┌─ Source material

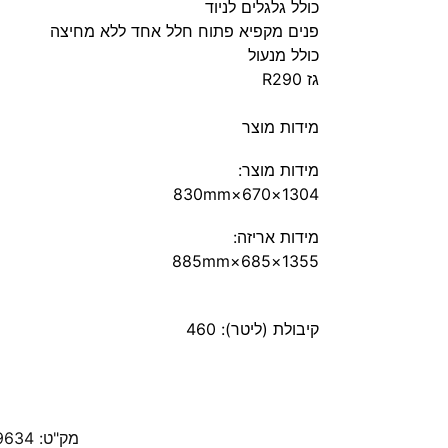
כולל גלגלים לניוד
פנים מקפיא פתוח חלל אחד ללא מחיצה
כולל מנעול
גז R290
מידות מוצר
מידות מוצר:
1304×670×830mm
מידות אריזה:
1355×685×885mm
קיבולת (ליטר):
460
מק"ט:
9634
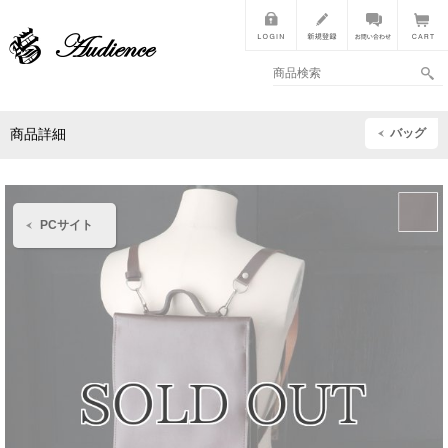
バッグ
商品詳細
PCサイト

└─

* Work order *
Return the text read from all the records above, line by line and unchanged, leaving out the pictures.

* Task result *
כולל גלגלים לניוד
פנים מקפיא פתוח חלל אחד ללא מחיצה
כולל מנעול
גז R290
מידות מוצר
מידות מוצר:
1304×670×830mm
מידות אריזה:
1355×685×885mm
קיבולת (ליטר):
460
מק"ט:
9634
バッグ
商品詳細
PCサイト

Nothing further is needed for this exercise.